Notice I didn't title this "Plan to Fail." We should never plan to fail. That's sabotage. And that ain't right, as we say in the South.
However, when we do our planning, it is an unrealistic expectation for everything to work every time, especially when it comes to IT. Our systems are getting more and more complex with each passing year and there are more and more points where a failure can occur. So it is realistic to plan for failure. After all, that's what recovery, and especially disaster recovery, is all about. Take, for example, the bridge in the picture (Photo: NOAA). This is the Ben Sawyer Bridge and this is what it looked like after Hurricane Hugo got a hold of it. Needless to say, in this state, it wasn't usable for car traffic. This blocked off the only accessible means to Sullivan's Island for normal land transportation.
When we architect systems and processes, we don't want to be in the same sort of situation. We want to make sure that if there is a failure, our systems will handle such gracefully. The only way they can is if we plan for failures to occur. And as we plan, we should consider the advice of those who have gone before us. For instance, the 8 Fallacies of Distributed Computing.

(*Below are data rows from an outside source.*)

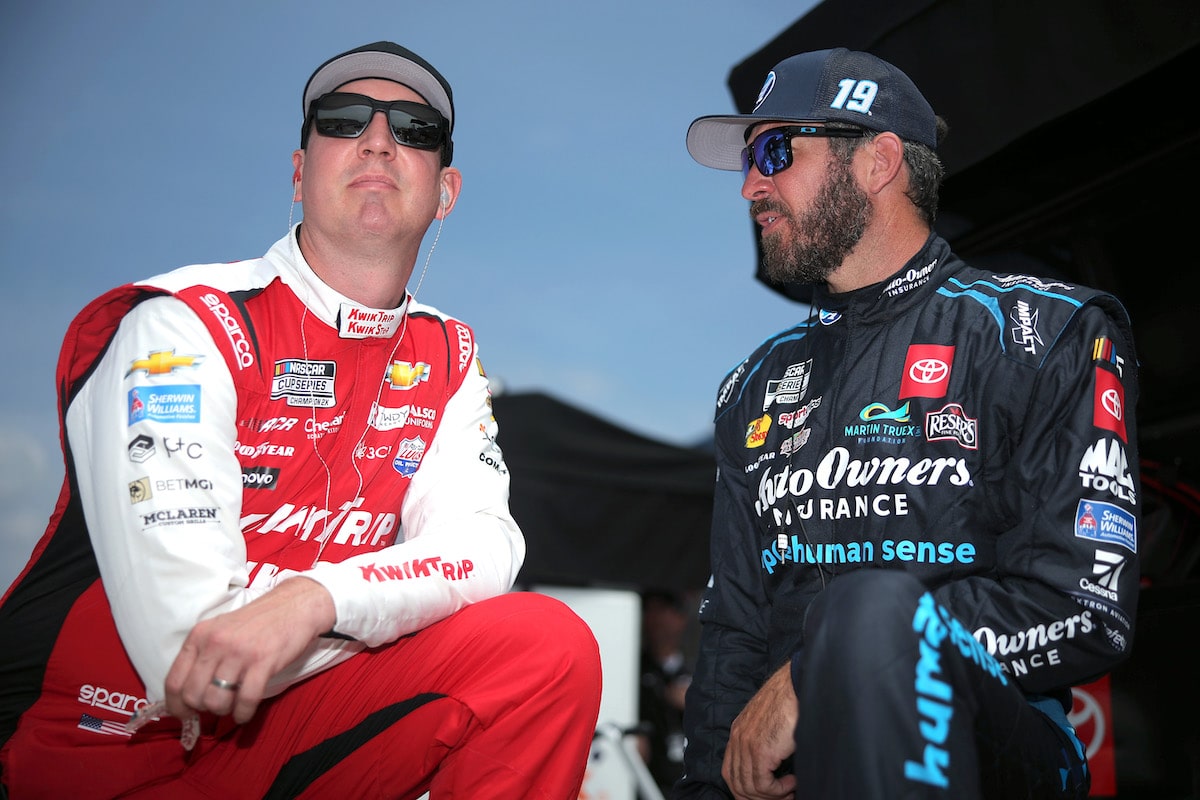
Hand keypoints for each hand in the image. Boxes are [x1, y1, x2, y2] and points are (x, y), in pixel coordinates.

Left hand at [163, 577, 335, 723]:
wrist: (294, 606)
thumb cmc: (258, 622)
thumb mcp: (220, 630)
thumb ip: (203, 656)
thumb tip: (188, 695)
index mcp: (200, 635)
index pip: (174, 681)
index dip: (176, 705)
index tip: (184, 714)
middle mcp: (216, 643)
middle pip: (193, 695)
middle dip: (203, 708)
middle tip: (216, 704)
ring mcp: (239, 652)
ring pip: (217, 701)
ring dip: (224, 710)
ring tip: (233, 704)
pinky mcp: (263, 662)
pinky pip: (245, 700)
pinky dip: (243, 714)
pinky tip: (245, 712)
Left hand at [722, 664, 798, 799]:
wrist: (797, 687)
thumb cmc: (790, 701)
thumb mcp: (768, 722)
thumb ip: (762, 742)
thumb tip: (772, 769)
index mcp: (738, 732)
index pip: (729, 772)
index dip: (744, 790)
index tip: (765, 794)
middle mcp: (738, 739)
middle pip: (736, 784)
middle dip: (758, 798)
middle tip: (780, 797)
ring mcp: (747, 745)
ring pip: (750, 788)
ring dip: (772, 795)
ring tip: (790, 791)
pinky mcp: (761, 751)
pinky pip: (763, 784)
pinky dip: (779, 790)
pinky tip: (792, 781)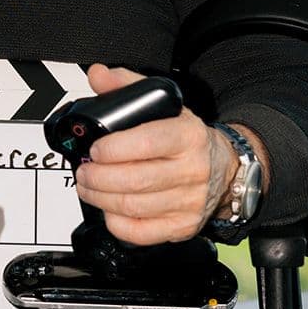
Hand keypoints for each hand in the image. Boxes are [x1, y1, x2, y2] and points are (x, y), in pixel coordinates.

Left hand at [72, 64, 239, 245]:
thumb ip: (127, 87)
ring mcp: (189, 202)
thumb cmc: (187, 138)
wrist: (224, 168)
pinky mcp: (183, 226)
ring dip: (100, 198)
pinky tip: (109, 208)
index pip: (149, 142)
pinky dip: (117, 223)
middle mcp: (192, 170)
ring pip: (134, 207)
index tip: (95, 149)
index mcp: (188, 135)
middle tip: (83, 170)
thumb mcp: (164, 105)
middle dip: (98, 177)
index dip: (115, 148)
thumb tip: (97, 75)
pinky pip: (141, 233)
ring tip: (88, 186)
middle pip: (136, 180)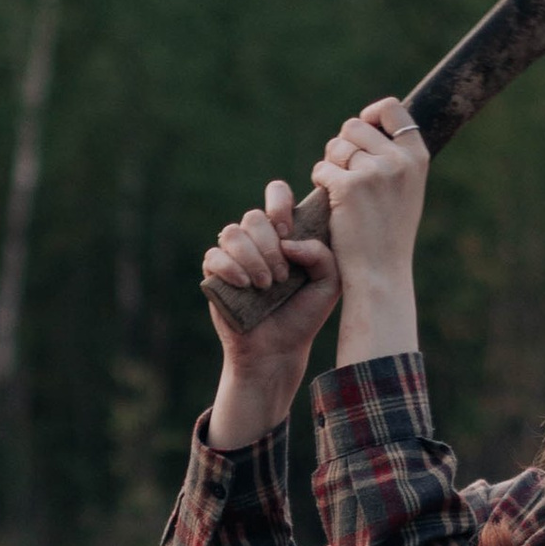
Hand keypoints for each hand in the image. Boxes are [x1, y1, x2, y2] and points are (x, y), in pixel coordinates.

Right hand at [204, 178, 339, 449]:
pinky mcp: (215, 274)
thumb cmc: (305, 315)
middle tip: (281, 276)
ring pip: (233, 232)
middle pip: (254, 216)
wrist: (279, 351)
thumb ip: (323, 253)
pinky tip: (245, 286)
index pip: (277, 194)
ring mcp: (235, 256)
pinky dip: (230, 268)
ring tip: (265, 285)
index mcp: (285, 234)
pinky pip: (214, 255)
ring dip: (251, 258)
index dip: (279, 203)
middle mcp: (258, 240)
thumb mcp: (330, 283)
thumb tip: (286, 240)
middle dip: (268, 245)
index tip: (288, 230)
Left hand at [310, 96, 424, 368]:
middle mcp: (399, 160)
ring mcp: (374, 172)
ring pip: (335, 145)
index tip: (361, 133)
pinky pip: (322, 168)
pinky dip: (320, 180)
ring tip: (339, 189)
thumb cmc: (390, 232)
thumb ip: (395, 156)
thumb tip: (371, 119)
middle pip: (355, 125)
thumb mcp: (406, 188)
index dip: (370, 115)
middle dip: (343, 145)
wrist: (382, 271)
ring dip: (330, 163)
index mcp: (418, 156)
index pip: (391, 108)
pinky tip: (329, 199)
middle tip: (345, 173)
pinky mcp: (349, 186)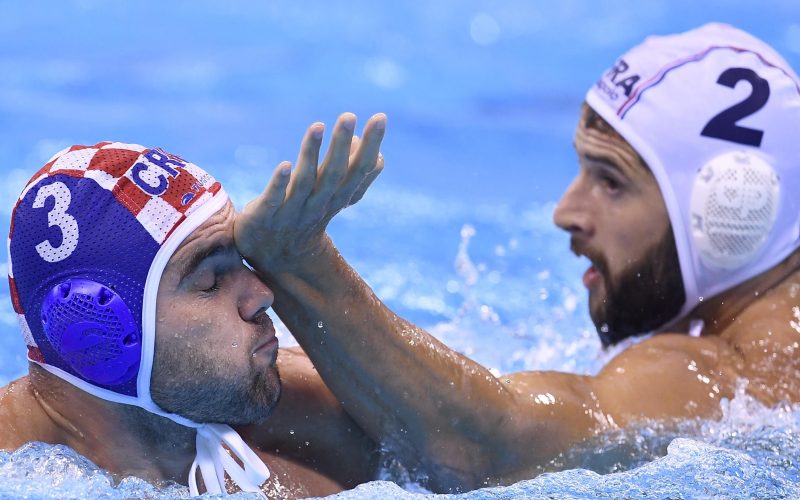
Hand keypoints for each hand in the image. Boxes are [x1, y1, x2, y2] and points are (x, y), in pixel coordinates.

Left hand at [235, 112, 385, 271]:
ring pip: (305, 182)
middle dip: (342, 144)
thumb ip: (355, 178)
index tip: (380, 117)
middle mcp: (319, 204)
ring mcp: (292, 211)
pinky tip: (284, 165)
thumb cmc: (307, 218)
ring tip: (318, 126)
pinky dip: (280, 184)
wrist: (275, 256)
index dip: (371, 145)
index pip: (359, 170)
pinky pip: (275, 199)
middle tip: (349, 115)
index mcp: (337, 197)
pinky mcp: (266, 216)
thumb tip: (380, 156)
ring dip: (312, 154)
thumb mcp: (334, 198)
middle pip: (334, 174)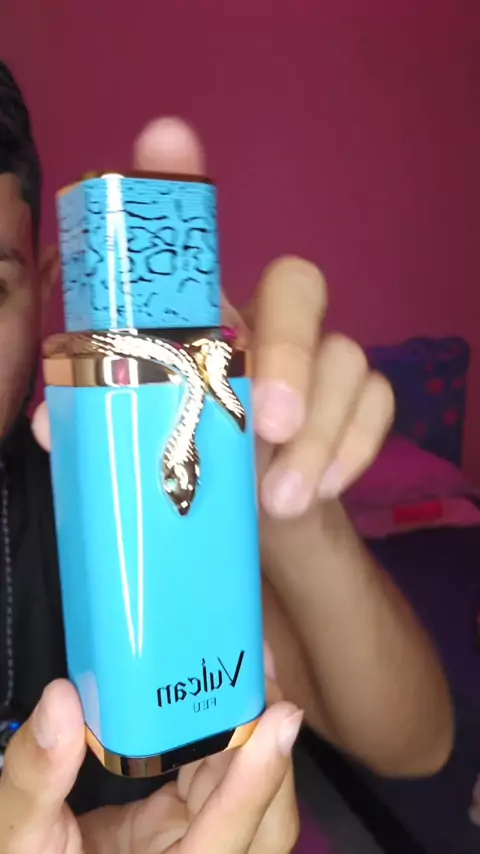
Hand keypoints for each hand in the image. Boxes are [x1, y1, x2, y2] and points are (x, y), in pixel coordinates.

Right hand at [0, 677, 300, 853]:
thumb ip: (35, 779)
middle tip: (260, 673)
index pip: (225, 841)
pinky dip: (226, 740)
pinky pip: (221, 786)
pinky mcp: (190, 830)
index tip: (280, 719)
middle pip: (263, 820)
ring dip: (253, 735)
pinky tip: (220, 697)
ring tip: (247, 668)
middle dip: (268, 745)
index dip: (255, 783)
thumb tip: (62, 700)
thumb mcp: (20, 842)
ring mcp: (201, 848)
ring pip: (252, 798)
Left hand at [33, 118, 393, 517]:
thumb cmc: (197, 473)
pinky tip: (320, 488)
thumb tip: (48, 422)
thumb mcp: (141, 447)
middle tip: (268, 425)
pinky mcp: (362, 404)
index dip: (180, 185)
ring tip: (280, 500)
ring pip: (346, 356)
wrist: (261, 524)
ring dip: (319, 430)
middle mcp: (266, 325)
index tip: (168, 138)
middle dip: (288, 350)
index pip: (196, 245)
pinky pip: (379, 403)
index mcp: (205, 323)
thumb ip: (99, 425)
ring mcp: (322, 362)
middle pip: (300, 284)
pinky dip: (353, 446)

Fallacy #1 is an important one: the network is reliable. What that's basically saying is it is a fallacy to assume that every time you plan on using the network, it is up. I have seen cases where someone was working on a server in a rack and the network cabling for a different server is affected. Sometimes this isn't obvious at all. For instance, the cable looks like it's still plugged in to the back of the server, but things are just loose enough where good contact isn't being made. So now we have a physical fault and the network, at least as far as that one server is concerned, is not available. Or it could be the case like a few years ago where there were some issues with some of the Broadcom NIC drivers and we were affected. In our case, the loss of network connectivity couldn't be predicted. Everything worked okay and then, *blip* the NIC was off-line. What made matters worse was as far as the OS was concerned, everything looked fine. Now the fix was a simple one: log on locally and disable and re-enable the NIC or simply reboot the box. However, that did mean someone had to log on locally. Unfortunately, that KVM wasn't network enabled at the time.
So planning for failure is a proper part of the architecture design. Another would be to look to minimize the chances of failure. For instance, looking at fallacy #1, if I can get to a point to where a network failure doesn't affect me or I can minimize the damage done, all the better. This may simply be a case of copying the flat file extract from the mainframe to the system holding SQL Server where the SSIS package is going to run. Sure, a network failure during the copy could prevent me from starting the data import, but that's a lot better than a network failure occuring during the data import because I'm importing said file across the network. The first case is easy to deal with. I restore the network connectivity, get the file copied over, and start the ETL process. In the second case, I've got to restore the network connectivity, but I also quite likely have to do some data clean-up, depending on how far along I was when the failure occurred.
So plan for failure. And look to minimize the impact of failure. Two general steps to include in architecture design.